• Andreas Kornevall

Time and Tides - May, 2021

Updated: Sep 22, 2021

My regular column for Perspective Magazine, London


Sky Events May 2021: The Eta Aquarids Meteor Shower passing our night skies on the 6th and 7th of May. This shower is capable of producing up to 60 meteors per hour. The planet Mercury can be viewed in the western sky just after sunset on the 17th of May. A super moon will rise on the 26th of May, followed by an eclipse where the moon will gradually darken and slowly transform into a reddish to bronze colour.


Tides:


1st - 4nd May - Spring

6th - 9th May - Neap

10th - 17th April - Spring

18th - 22th May - Neap

23rd - 29th May - Spring

29th - 31 May - Neap


Positive Ecological Restoration News:


Great Yellow Bumblebee: UK rarest bee discovered in Scotland


Conservationists have had a "once-in-a-lifetime moment" after discovering one of the UK's rarest types of bees. The Great Yellow bumblebees were spotted in Caithness, Scotland buzzing in the heathland.
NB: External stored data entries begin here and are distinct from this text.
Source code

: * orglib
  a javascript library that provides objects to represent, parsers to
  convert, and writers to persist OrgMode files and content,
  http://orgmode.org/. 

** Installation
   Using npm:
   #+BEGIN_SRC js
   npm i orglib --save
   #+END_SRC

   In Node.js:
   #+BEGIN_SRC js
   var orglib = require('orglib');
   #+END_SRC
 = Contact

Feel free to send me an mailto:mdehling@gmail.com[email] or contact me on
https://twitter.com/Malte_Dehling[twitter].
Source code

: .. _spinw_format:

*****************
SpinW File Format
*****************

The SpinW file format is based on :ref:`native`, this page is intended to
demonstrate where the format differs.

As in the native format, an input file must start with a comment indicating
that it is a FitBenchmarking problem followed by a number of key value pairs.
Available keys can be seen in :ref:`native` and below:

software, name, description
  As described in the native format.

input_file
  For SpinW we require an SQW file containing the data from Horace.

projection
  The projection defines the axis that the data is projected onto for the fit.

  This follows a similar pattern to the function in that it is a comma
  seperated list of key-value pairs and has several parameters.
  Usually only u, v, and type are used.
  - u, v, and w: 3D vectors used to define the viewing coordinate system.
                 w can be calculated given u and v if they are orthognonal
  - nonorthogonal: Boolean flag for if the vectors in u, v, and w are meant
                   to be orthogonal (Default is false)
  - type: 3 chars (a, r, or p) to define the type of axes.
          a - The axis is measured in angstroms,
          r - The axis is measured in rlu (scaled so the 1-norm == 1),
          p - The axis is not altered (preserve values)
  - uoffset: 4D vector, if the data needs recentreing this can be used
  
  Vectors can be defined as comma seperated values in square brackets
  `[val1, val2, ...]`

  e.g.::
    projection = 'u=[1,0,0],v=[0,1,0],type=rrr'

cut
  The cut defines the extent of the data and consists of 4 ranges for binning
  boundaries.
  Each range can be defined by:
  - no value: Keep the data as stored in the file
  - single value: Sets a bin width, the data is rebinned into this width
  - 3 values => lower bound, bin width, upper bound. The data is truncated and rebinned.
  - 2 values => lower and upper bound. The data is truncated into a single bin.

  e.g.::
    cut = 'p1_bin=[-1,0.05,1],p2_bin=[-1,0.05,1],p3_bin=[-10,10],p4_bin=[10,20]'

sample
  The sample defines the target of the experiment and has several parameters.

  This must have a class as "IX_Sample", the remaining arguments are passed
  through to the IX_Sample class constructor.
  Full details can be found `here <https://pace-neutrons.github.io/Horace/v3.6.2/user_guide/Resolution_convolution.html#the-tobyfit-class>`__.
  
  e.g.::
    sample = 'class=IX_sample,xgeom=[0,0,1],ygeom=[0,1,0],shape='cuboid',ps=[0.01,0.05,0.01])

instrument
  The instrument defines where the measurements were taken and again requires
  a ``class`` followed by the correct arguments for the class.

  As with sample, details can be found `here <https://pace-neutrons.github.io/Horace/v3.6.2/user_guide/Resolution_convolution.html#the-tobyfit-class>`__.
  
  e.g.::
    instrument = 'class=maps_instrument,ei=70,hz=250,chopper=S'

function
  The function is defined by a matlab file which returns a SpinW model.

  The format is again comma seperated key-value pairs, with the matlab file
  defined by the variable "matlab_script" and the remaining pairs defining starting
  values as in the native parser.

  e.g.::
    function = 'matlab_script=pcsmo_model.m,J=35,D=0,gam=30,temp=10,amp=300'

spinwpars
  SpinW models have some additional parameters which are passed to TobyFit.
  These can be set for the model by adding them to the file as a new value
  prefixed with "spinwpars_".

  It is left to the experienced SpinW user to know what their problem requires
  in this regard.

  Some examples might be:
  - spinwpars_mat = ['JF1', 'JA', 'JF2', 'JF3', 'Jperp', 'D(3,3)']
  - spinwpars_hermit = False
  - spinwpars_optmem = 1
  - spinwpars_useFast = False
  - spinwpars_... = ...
Scientists were able to film the yellow bumblebee’s nest and according on Sky News said: ”It's rare to be able to find any bumblebee nest in the UK, but to observe and film a Great Yellow bumblebee nest is astonishing.”


Wolves To Roam Free in Mexico


The ABQ BioPark in Albuquerque are helping to release gray wolves (Canis lupus baileyii) into the Sierra Madre in Mexico in what is their first international release. Erin Flynn, ABQ BioPark mammal curator, said in a statement. “It’s a zoo’s dream to directly help a wild population like this. It’s even more powerful and touching for us that it’s our beloved lobo that we’re helping.” The wolf is a rare and endangered species in Mexico’s Sierra Madre Occidental and this will greatly help to recover their numbers.


New Whale Species In The Gulf of Mexico


A small group of whales in the Gulf of Mexico has been determined to be a new species. Marine researcher Pamela Rosel concluded the whales to be a separate subspecies. She published her findings in the Marine Mammal Science. Rosel named the new species “Rice’s whale, or 

Balaenoptera ricei” after the scientist who first recognised that the whales lived in the Gulf.


Extinct Mouse Reappears


Scientists have long thought the Pinatubo volcano mouse to be extinct after the massive 1991 volcanic eruption in the Philippines. The Pinatubo volcano mouse (Apomys sacobianus) was rediscovered during fauna surveys on the volcano. “For some time, we’ve known that many of the small mammals of the Philippines can tolerate habitat disturbance, both natural and human-caused,” said Eric Rickart, Curator of Vertebrates at the Natural History Museum of Utah, “but most of them are geographically widespread, not locally endemic species which are viewed by conservation biologists as highly vulnerable.”


Nature Notes: May 2021


The month of May has long been associated with new life, with ducklings, tadpoles, bluebells and hawthorn blossoms - aka "mayflower" - repopulating hedgerows and fields, puddles and streams. One reward for rising early this month is hearing the dawn chorus, as blackbirds, robins, wrens, thrushes and finches all enrich their songs as they search for mates and protect their nests. It's not just for practical reasons, however. Scientists recently determined what many of us already suspected: that birds sometimes sing for their own innate pleasure, even adding their own improvisations. In other words, birds make art. In May, broadleaf woodland's green crown is restored, transforming the countryside into what H.E Bates, author of The Darling Buds of May, called “the lofty miracle of light and leaf.” This month, several species of butterfly including peacock, brimstone, small white, holly blue, green-veined white, speckled wood, painted lady, small tortoiseshell, take wing and amongst wildflowers such as, dog violets, honeysuckle, bluebells and wild garlic. Keep an eye or an ear out for swifts and nightingales, unfettered by the pandemic, returning from their southern adventures. The music of the male nightingale is arguably the most arresting of the world’s 5,000 songbirds and, if you are lucky, he might give a performance in a leafy glen near you. Most of all, May is a month of magic: it's time to ditch the wellies and set out with a lighter step, seeking out that small path leading to out own enchanted woods.